Photographie im Verlage von Braun, Clément & Cie. in Dornach, Vertreter Hugo Grosser in Leipzig.

Die Sixtinische Madonna.
Nach dem Gemälde von Rafael.

[840] Die Sixtinische Madonna. (Zu dem Bilde S. 824 und 825.) Eine Festgabe will unser heutiges Blatt in doppelter Beziehung sein: nicht allein das in der Christnacht auf Erden erschienene Jesuskind will sie den Lesern vor Augen führen, sondern seine Verkörperung durch jenes Bild, dessen mächtiger Eindruck auf die Menschenseele ganz ebenso wirkt wie das hohe Fest selbst: der Lärm des Werkeltages verstummt vor ihm, und andachtsvolle Stille, ein beglücktes Gefühl der Erlösung von Erdenschwere breitet sich friedevoll in der Seele aus. Dies empfindet jeder, der in den Raum der Dresdener Gallerie eintritt, den die Sixtinische Madonna mit ihrer überirdischen Schönheit wie ein Heiligtum verklärt.

Rafael selbst, so viele Madonnen er vorher und nachher malte, hat den Gipfel dieser Leistung nicht zum zweitenmal erreicht; es müssen die glücklichsten inneren und äußeren Umstände seines vom Schicksal so reich begünstigten Lebens zusammen gewirkt haben, um einen solchen Guß aus dem Vollen, eine solche höchste Verkörperung menschlichen und göttlichen Wesens in einem Zuge aus der Schöpferkraft seines Innersten hervorbrechen zu lassen.

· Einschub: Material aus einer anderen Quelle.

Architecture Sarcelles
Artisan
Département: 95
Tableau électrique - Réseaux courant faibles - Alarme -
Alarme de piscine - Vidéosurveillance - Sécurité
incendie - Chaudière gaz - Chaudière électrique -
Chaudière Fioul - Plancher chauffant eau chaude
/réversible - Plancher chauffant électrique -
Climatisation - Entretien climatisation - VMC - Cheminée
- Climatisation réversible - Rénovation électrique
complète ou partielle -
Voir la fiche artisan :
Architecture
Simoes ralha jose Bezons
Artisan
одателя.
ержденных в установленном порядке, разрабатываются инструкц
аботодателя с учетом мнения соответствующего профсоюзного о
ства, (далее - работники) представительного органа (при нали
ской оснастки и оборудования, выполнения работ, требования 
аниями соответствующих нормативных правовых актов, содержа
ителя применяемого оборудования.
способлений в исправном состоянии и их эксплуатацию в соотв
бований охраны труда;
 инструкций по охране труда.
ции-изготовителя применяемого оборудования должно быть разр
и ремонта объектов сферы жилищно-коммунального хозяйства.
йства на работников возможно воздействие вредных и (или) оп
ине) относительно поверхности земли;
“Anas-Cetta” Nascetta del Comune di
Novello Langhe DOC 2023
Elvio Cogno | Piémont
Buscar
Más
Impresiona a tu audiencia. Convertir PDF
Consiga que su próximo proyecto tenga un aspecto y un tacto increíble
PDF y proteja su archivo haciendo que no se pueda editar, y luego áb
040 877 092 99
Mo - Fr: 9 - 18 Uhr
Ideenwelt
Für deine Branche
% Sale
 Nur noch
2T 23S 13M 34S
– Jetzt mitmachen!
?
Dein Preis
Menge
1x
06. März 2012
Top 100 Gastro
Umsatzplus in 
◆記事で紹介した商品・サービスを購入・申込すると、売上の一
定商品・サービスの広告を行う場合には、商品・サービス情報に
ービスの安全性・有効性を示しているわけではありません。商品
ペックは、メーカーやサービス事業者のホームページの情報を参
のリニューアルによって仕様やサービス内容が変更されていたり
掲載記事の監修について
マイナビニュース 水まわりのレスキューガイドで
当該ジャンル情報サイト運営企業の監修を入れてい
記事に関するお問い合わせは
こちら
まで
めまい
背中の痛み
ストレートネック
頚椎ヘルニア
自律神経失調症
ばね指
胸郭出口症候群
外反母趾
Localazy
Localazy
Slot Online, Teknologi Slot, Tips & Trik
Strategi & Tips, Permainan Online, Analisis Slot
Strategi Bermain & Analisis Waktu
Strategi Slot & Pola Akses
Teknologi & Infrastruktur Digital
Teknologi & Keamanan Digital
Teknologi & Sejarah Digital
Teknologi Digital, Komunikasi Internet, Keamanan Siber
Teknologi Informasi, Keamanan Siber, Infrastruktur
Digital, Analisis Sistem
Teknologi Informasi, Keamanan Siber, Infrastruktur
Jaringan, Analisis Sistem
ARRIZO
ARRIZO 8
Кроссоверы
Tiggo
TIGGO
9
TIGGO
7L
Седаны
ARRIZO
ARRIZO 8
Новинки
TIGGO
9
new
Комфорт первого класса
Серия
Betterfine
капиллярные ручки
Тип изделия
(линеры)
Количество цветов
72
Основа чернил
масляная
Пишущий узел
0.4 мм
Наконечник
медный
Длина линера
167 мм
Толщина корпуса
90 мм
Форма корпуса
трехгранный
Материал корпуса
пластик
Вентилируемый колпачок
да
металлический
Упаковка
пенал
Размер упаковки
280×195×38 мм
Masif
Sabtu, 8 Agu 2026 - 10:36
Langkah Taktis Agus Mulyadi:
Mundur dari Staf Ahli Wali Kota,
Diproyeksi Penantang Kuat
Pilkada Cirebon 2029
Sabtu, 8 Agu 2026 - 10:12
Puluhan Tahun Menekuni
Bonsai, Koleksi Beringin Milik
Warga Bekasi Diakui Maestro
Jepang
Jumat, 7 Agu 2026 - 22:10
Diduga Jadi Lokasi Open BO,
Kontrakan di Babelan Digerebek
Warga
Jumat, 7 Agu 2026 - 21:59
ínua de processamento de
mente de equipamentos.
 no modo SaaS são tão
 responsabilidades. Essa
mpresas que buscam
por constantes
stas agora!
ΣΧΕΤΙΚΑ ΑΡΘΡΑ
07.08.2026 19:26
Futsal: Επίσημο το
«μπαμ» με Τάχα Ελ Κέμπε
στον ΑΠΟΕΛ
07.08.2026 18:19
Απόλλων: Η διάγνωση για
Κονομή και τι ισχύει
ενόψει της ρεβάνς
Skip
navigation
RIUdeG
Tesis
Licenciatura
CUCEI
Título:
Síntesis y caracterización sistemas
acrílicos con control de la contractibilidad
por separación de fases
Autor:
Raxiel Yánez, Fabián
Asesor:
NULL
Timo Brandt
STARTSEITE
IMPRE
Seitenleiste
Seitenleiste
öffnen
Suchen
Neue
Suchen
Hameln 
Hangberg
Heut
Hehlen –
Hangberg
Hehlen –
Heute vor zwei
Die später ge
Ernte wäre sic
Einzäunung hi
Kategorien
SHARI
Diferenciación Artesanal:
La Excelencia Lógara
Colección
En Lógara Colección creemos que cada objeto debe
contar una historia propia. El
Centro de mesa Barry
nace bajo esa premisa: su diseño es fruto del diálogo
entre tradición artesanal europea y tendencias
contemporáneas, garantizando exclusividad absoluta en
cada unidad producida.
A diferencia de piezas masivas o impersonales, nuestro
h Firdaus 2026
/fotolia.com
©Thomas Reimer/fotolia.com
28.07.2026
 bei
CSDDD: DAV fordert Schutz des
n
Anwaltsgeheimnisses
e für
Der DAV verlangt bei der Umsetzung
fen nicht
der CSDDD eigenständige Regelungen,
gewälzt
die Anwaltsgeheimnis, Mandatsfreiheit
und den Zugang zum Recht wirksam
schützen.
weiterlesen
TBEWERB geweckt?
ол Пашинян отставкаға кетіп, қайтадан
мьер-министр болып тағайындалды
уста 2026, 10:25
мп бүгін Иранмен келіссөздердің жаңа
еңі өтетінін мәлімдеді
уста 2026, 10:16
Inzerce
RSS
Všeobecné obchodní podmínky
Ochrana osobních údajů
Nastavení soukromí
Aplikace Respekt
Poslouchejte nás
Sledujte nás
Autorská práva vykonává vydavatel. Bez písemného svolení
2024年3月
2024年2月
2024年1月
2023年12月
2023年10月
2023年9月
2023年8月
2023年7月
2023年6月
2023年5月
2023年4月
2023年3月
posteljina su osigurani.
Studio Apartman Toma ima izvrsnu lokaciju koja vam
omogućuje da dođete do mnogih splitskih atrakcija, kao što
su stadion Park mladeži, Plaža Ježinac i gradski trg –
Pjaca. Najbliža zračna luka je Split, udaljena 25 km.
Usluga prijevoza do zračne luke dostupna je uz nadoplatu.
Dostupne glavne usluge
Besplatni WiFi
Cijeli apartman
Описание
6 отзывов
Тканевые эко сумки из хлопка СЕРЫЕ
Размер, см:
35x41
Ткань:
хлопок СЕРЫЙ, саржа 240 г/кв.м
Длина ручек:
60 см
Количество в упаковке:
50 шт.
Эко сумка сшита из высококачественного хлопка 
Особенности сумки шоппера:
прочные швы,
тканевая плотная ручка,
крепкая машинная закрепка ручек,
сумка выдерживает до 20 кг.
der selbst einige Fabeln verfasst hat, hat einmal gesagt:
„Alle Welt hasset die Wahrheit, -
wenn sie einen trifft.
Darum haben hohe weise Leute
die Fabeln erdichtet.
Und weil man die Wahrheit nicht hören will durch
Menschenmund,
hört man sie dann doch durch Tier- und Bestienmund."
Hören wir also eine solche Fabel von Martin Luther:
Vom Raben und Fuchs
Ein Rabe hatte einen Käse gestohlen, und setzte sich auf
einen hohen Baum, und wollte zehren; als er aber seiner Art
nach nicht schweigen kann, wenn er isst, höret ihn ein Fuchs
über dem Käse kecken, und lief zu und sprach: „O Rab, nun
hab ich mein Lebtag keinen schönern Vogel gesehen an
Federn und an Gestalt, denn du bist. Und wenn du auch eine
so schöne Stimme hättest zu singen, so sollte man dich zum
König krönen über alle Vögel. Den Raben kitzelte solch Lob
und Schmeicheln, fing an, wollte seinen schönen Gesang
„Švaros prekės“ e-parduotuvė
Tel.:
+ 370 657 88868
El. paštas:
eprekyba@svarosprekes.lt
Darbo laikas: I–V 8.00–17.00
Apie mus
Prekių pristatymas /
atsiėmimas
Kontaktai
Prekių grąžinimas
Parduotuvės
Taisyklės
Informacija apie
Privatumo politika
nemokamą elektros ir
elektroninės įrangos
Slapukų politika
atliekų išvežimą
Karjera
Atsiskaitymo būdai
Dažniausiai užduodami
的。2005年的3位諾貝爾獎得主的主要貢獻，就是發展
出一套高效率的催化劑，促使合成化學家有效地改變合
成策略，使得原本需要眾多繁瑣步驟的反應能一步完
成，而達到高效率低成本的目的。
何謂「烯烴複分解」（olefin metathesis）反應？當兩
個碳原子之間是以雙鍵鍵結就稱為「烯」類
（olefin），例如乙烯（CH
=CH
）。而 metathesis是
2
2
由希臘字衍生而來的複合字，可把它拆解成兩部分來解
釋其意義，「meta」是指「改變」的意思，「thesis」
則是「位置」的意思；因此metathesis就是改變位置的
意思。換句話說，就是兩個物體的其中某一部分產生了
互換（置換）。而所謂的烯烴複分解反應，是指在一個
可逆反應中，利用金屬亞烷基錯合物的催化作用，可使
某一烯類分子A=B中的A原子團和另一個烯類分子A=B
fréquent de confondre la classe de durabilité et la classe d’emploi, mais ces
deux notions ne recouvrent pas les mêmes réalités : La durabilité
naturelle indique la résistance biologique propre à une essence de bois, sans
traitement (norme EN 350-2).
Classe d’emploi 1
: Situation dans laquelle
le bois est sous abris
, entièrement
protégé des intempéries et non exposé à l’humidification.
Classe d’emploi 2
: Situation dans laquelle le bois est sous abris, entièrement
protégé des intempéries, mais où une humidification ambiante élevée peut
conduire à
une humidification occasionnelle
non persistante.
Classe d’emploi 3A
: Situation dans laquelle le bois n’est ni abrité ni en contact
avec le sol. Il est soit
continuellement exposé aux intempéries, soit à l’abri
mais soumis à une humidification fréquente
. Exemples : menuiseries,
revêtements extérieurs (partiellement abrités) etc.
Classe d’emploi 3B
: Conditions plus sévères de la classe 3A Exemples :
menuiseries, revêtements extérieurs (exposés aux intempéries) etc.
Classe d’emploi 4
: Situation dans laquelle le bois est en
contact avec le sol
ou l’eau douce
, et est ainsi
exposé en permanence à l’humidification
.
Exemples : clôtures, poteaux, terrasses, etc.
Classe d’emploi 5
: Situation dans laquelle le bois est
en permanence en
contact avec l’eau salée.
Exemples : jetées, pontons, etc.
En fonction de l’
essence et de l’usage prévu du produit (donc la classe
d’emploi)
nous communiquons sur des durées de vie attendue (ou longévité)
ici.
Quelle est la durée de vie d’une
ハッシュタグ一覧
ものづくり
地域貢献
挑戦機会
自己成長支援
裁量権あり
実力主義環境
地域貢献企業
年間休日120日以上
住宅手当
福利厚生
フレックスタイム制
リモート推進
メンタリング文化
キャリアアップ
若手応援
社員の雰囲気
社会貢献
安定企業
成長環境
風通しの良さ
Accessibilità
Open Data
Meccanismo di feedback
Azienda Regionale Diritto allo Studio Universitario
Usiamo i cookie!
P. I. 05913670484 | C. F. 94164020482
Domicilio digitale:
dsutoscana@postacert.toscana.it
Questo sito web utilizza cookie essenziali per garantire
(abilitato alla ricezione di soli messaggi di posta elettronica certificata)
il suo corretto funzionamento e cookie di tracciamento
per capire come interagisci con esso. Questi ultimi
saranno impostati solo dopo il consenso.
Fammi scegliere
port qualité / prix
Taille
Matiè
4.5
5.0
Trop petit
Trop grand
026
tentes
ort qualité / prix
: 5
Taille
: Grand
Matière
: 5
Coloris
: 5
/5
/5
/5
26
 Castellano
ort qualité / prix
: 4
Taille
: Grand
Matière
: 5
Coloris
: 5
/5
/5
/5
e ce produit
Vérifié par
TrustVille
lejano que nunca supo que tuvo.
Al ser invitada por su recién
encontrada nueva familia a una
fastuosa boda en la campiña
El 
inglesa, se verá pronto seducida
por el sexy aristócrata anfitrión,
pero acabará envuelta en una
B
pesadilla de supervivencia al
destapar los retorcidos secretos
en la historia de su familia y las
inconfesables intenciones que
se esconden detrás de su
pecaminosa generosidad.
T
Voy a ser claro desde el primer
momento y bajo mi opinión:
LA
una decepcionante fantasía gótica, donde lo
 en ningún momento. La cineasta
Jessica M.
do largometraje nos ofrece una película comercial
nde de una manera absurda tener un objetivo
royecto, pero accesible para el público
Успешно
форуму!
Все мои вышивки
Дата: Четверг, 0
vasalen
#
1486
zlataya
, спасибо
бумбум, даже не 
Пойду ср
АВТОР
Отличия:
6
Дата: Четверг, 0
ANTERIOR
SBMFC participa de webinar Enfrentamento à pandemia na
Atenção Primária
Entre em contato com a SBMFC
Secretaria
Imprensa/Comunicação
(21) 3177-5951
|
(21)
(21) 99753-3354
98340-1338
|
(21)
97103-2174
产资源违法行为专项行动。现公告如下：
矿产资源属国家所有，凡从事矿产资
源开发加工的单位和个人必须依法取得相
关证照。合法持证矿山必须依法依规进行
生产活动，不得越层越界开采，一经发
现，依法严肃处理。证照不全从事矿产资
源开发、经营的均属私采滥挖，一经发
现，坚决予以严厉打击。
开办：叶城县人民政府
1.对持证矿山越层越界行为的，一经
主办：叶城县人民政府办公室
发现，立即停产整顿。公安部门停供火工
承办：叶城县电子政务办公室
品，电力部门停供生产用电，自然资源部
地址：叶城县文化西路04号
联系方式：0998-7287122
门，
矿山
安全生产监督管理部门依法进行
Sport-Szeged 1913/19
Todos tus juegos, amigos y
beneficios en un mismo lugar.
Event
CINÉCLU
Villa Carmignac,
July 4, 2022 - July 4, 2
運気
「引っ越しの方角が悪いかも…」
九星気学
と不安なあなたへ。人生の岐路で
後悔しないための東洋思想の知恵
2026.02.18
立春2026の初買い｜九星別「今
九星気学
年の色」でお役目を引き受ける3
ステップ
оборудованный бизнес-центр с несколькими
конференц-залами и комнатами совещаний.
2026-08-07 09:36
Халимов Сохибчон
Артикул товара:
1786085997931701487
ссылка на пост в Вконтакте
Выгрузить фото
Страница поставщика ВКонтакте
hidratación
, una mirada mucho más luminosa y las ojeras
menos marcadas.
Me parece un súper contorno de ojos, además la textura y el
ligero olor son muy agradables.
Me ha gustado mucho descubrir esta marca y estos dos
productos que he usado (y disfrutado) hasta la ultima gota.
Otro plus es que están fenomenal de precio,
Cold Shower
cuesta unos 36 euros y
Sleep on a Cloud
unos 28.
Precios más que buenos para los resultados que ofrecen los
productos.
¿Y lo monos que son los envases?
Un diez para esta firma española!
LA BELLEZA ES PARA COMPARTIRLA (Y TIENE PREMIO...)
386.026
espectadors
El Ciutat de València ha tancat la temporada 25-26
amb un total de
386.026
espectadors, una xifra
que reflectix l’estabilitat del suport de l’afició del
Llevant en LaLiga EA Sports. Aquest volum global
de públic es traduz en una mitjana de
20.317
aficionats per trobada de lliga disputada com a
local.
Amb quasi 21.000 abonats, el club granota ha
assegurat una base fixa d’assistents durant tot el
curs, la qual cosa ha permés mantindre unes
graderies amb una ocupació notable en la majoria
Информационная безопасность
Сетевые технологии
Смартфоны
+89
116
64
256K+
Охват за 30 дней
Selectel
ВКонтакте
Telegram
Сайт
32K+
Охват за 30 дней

Die glücklichen ersten Besitzer waren die Benediktiner des Klosters S. Sisto in Piacenza, welche bei Rafael das Bild der Madonna mit dem heiligen Papst Sixtus und der heiligen Barbara als Altarblatt bestellten. Gemalt ist das 2,65 m hohe und 1,96 m breite Bild um das Jahr 1515. Man setzte seine Entstehung früher in das Jahr 1518–19, kurz vor Rafaels Tod, weil man gern annahm, daß dieses höchste seiner Madonnenbilder auch das letzte gewesen sei; diese Annahme ist jedoch, wie Springer in seinem Werke „Rafael und Michelangelo“ mit zwingenden Gründen nachweist, irrig. Zweifellos ist das Ganze von seiner eigenen Hand gemalt, obwohl ihn damals schon der ungeheure Andrang von päpstlichen und andern Bestellungen nötigte, die angelegten Entwürfe von Schülern ausführen zu lassen. Die Farben dieses herrlichen Bildes sind mit so leichten und breiten Strichen aufgetragen, daß es, gegen das Licht gesehen, transparent erscheint.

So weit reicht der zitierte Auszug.